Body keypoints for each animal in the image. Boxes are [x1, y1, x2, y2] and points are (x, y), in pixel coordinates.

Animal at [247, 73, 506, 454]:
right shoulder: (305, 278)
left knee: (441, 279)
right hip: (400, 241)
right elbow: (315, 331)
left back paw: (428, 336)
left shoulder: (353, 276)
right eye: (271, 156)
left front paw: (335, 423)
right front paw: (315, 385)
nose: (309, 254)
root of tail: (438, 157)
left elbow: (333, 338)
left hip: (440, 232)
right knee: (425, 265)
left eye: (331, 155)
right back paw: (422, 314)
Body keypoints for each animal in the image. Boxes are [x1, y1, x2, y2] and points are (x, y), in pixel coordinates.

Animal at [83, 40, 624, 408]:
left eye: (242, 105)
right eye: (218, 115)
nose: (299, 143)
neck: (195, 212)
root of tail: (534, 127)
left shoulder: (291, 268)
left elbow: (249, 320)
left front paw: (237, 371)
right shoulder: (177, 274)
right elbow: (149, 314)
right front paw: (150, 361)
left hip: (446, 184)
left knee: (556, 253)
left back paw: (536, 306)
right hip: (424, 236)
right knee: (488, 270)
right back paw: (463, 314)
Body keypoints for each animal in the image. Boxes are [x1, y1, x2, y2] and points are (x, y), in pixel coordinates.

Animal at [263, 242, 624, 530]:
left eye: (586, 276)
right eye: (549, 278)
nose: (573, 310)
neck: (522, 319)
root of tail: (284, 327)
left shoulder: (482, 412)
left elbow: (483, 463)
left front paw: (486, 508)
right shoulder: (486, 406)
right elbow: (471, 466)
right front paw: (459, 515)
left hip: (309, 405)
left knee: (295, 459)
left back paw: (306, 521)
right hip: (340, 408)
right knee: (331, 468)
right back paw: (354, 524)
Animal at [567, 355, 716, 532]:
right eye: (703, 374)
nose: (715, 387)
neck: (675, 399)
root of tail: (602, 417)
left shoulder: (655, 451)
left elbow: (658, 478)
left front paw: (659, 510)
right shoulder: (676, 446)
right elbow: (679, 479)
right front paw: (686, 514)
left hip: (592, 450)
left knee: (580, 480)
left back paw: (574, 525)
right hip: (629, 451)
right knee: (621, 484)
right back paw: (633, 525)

§ **Assignment**: The exact lines of the material above starting at the one that contains "left hip: (440, 232)" and ending at the one that contains "root of tail: (534, 127)" are what to retype; leave out everything else.

§ **Output below**:
left hip: (440, 232)
right knee: (425, 265)
left eye: (331, 155)
right back paw: (422, 314)
Body keypoints for each animal in the image. Boxes are [x1, y1, x2, y2] and points are (x, y), in pixel coordinates.

Animal at [83, 40, 624, 408]:
left eye: (242, 105)
right eye: (218, 115)
nose: (299, 143)
neck: (195, 212)
root of tail: (534, 127)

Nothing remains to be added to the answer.